#### Tasks to complete:
1. Set down the part of the essay on the Sean Bell case that opens with the words containing "The danger in" and closes with "from the norm.", keeping every word unchanged.
2. In the essay on the Sean Bell case, at what hour was Bell leaving the strip club?
3. Continue the essay on the Sean Bell case from its last line.

#### Extract:
Why, especially since I am a black man who works and lives in New York City with youth of color, cares deeply enough about social justice to teach and write about it, has himself had his share of run-ins with law enforcement, and is still fairly young, was I not among the loudest voices in support of justice for Sean Bell? The answer lies in the question itself. It is precisely because of all the things that I am, do, believe and have been through, that I have, up to now, recused myself from commenting on or writing about the case. 

 

Albert Einstein once defined insanity as doing the same thing over and over again and expecting different results. For me, participating in an uproar over Sean Bell with the expectation that a collective cry of outrage would register in the halls of justice was a doomed enterprise. But it was the automatic comparison people made (and continue to make) between Bell and Diallo that really irritated me. It was, in my opinion, like setting a dinner table when you know good and well that the cupboards are bare.

 

Sean Bell was not Amadou Diallo. He was not reaching for his wallet on an otherwise empty, unassuming street when he was sprayed with bullets. He was leaving one of the seediest strip clubs in New York City at 4 o’clock in the morning. Is that a crime? No. Is it a significant detail that should be taken into consideration? Absolutely. Not because it suggests Bell or his entourage had a proclivity for crime but because the club itself was a known criminal hang out. Is it sad that this was the night before Bell’s marriage? Yes. Is it relevant to whether the offending officers were guilty or not? No.

 

The danger in comparing Bell to Diallo is (at least) six fold. First, it discourages and frustrates any meaningful and constructive dialogue about the facts of the night of the shooting, and how the law was applied to those facts to reach this particular decision. Second, it conflates completely distinct situations into a one-size-fits-all “fate of the black male” narrative, in turn perpetuating dangerous myths about the value of black life. Third, it reinforces a victim mentality among black people. Fourth, it reinforces unwarranted feelings of shame and guilt among whites. Fifth, it abstracts the “police” into an amorphous body of untrustworthy hyper-violent thugs out to get people of color. Finally, it alienates anyone, like myself, who has an opinion that deviates from the norm.  

 

 

•1.      Encouraging meaningful and constructive dialogue about the law and its application.

(Saved entries)
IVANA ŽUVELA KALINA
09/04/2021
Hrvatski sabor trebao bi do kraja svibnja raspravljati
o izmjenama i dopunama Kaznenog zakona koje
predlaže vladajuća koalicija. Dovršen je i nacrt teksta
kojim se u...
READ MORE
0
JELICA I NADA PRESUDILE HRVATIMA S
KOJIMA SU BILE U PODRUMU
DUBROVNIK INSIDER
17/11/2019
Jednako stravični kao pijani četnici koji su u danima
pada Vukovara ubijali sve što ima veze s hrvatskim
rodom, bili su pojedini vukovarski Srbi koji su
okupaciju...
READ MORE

...

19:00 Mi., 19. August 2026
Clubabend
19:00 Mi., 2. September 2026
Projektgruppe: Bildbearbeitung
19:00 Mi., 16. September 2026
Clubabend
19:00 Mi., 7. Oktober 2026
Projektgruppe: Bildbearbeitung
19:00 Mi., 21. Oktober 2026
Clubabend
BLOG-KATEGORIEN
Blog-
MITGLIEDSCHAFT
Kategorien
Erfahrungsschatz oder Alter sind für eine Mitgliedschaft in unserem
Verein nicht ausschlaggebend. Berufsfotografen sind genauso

--

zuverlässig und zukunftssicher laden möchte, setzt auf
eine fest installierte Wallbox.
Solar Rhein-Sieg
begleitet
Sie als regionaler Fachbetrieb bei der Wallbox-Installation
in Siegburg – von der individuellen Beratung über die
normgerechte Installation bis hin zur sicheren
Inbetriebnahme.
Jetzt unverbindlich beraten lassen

#### Answers for this exercise:
1.
The danger in comparing Bell to Diallo is (at least) six fold. First, it discourages and frustrates any meaningful and constructive dialogue about the facts of the night of the shooting, and how the law was applied to those facts to reach this particular decision. Second, it conflates completely distinct situations into a one-size-fits-all “fate of the black male” narrative, in turn perpetuating dangerous myths about the value of black life. Third, it reinforces a victim mentality among black people. Fourth, it reinforces unwarranted feelings of shame and guilt among whites. Fifth, it abstracts the “police” into an amorphous body of untrustworthy hyper-violent thugs out to get people of color. Finally, it alienates anyone, like myself, who has an opinion that deviates from the norm.

2. 4 o'clock in the morning.

3.
Under our rule of law, the prosecution must prove its case beyond a reasonable doubt. “Beyond a reasonable doubt” means that a “reasonable” person would be convinced based on evidence that the accused is guilty. It is not absolute certainty but it is also not mere uncertainty. This burden of proof exists to protect both jurors and the accused. Is it foolproof? No. Is it a tremendous advancement over trial by fire or by combat? Without a doubt.  In the Bell case, the prosecution’s job was to prove that a “reasonable” police officer in a similar situation would not have opened fire on Bell’s car. The presumption, therefore, is that the cops were justified (re: innocent until proven guilty). In the judge’s opinion, the prosecution failed to prove that the officers were not unjustified. (This is not the same thing as saying the cops were justified.) The judge came to this conclusion based on what he called “significant inconsistencies” in the testimony of key prosecution witnesses. Chief among the factors Judge Arthur Cooperman listed as influencing his decision were:

 

  • 1. Prior inconsistent statements by witnesses
  • 2. Inconsistencies in testimony among prosecution witnesses
  • 3. Criminal Convictions
  • 4. Demeanor on the witness stand of witnesses
  • 5. Motive witnesses may have had to lie and the effect on truthfulness. (key witnesses had already filed a civil suit against the NYPD for $50,000,000 and were receiving payments from Al Sharpton).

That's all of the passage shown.